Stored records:
____

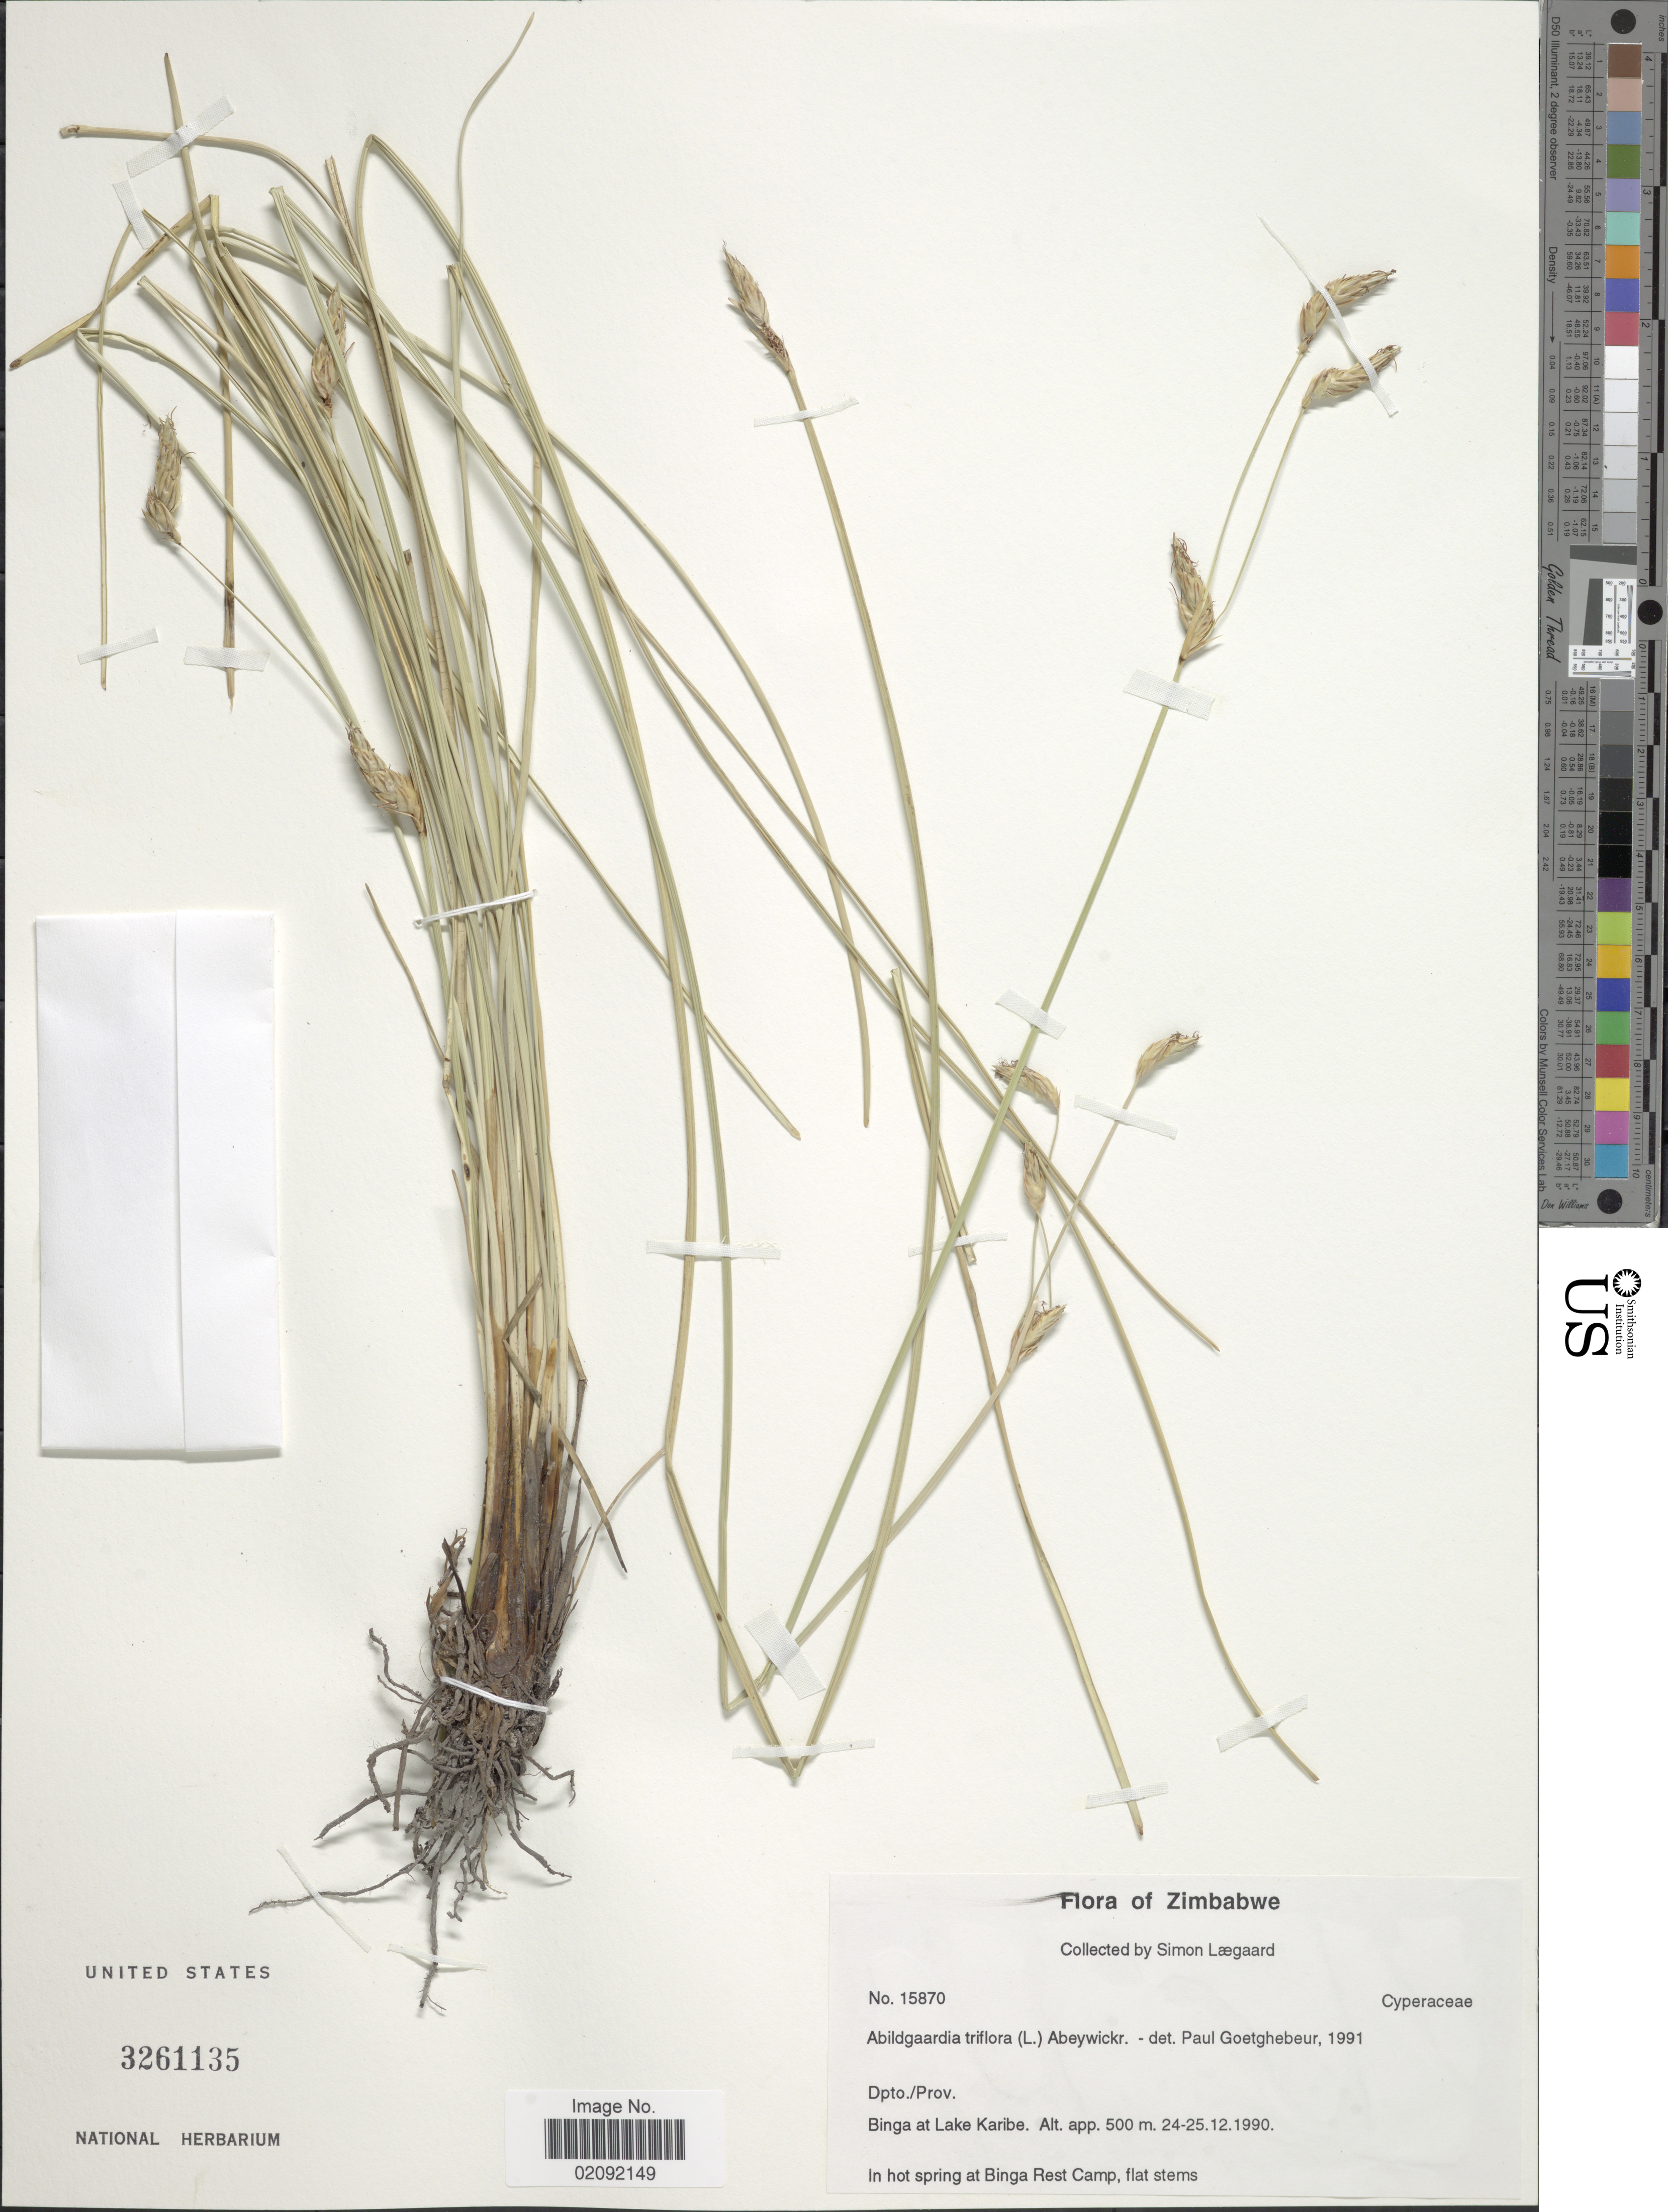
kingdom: Plantae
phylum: Tracheophyta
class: Liliopsida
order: Poales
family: Cyperaceae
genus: Abildgaardia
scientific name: Abildgaardia triflora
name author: (L.) Abeyw.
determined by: Strong, Mark T., (BOT), Smithsonian Institution - National Museum of Natural History (UNITED STATES)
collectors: S. Lægaard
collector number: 15870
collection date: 1990-12-24/1990-12-25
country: Zimbabwe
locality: Dpto./Prov. Binga at Lake Karibe, in hot spring at Binga Rest Camp.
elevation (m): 500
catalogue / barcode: US 3261135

____

Exercise objective:
Rewrite the items above with "collection date" switched to "date collected" and everything else left unchanged. Leave the pictures out of your answer.

Result of the exercise:
kingdom: Plantae
phylum: Tracheophyta
class: Liliopsida
order: Poales
family: Cyperaceae
genus: Abildgaardia
scientific name: Abildgaardia triflora
name author: (L.) Abeyw.
determined by: Strong, Mark T., (BOT), Smithsonian Institution - National Museum of Natural History (UNITED STATES)
collectors: S. Lægaard
collector number: 15870
date collected: 1990-12-24/1990-12-25
country: Zimbabwe
locality: Dpto./Prov. Binga at Lake Karibe, in hot spring at Binga Rest Camp.
elevation (m): 500
catalogue / barcode: US 3261135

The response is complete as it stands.